El PP no tiene margen para ejercer una oposición contundente ni en la economía ni en la gestión, por lo que lo fía todo a los casos judiciales y a la debilidad parlamentaria del Ejecutivo. Sánchez ha salvado esta semana dos votaciones parlamentarias esenciales como el embargo de armas a Israel y la ley de movilidad que desbloqueará 10.000 millones de fondos europeos. Pero tiene casi imposible aprobar los presupuestos. Asimismo, las causas contra el ex número dos del PSOE José Luis Ábalos y su asesor Koldo García son un agujero negro para los socialistas. Cada día se conocen detalles más sórdidos de sus andanzas. Ambos acudirán a declarar la próxima semana sobre los sobres que cobraban del PSOE y lo que pueda salir a relucir es decisivo para el partido, a la espera de lo que den de sí las investigaciones de la Guardia Civil sobre el papel de Santos Cerdán.

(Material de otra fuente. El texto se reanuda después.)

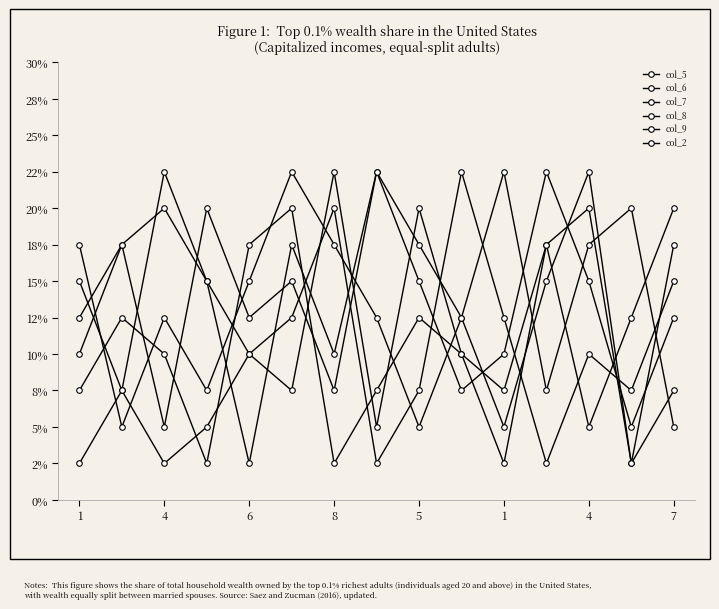

Is this an area chart (filled region under the line)?

No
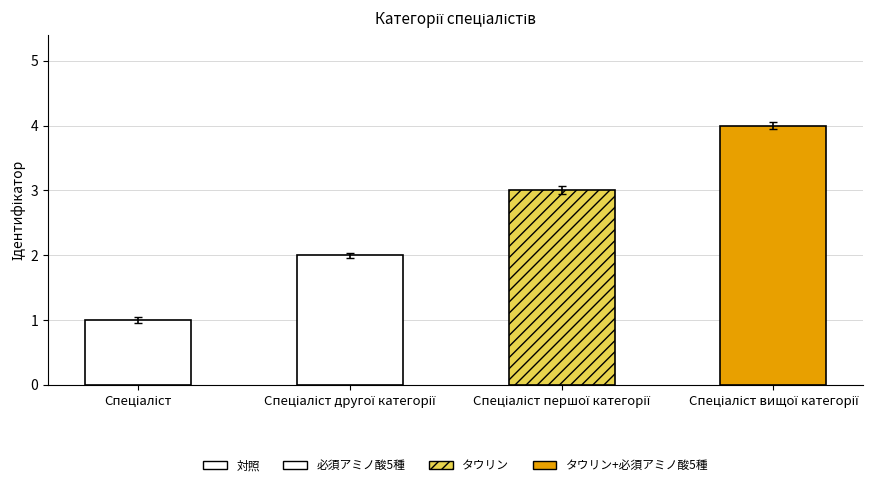

What is the sum of all values?

10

Le seguirá inicio del juicio al fiscal general del Estado el día 3 de noviembre por la supuesta filtración de datos de Alberto González Amador, el novio de Ayuso. La sentencia podría llegar antes de Navidad y, en caso de condena, Álvaro García Ortiz tendría que dejar su cargo. Pero a su vez, la pareja de Ayuso se sentará en el banquillo en marzo por presunto fraude fiscal. Mientras, la causa contra Begoña Gómez que lleva a cabo el juez Peinado se verá retrasada después de que la Audiencia Provincial de Madrid enmendara la plana al instructor.

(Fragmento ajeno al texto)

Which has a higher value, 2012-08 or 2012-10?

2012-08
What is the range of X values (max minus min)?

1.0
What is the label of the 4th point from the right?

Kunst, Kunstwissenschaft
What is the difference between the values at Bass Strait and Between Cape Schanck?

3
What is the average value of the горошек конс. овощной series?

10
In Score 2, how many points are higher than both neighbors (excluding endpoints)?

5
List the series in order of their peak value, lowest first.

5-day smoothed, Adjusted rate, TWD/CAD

Mientras Feijóo está convencido de que, tarde o temprano, echará a Sánchez de la Moncloa y que lo único que está en juego es si lo hace con un Vox más crecido o menos, el presidente cree que nada está escrito, que el tiempo corre en favor suyo y que el liderazgo de su rival se desgastará cada vez más. Ánimo, a Pedro y a Alberto.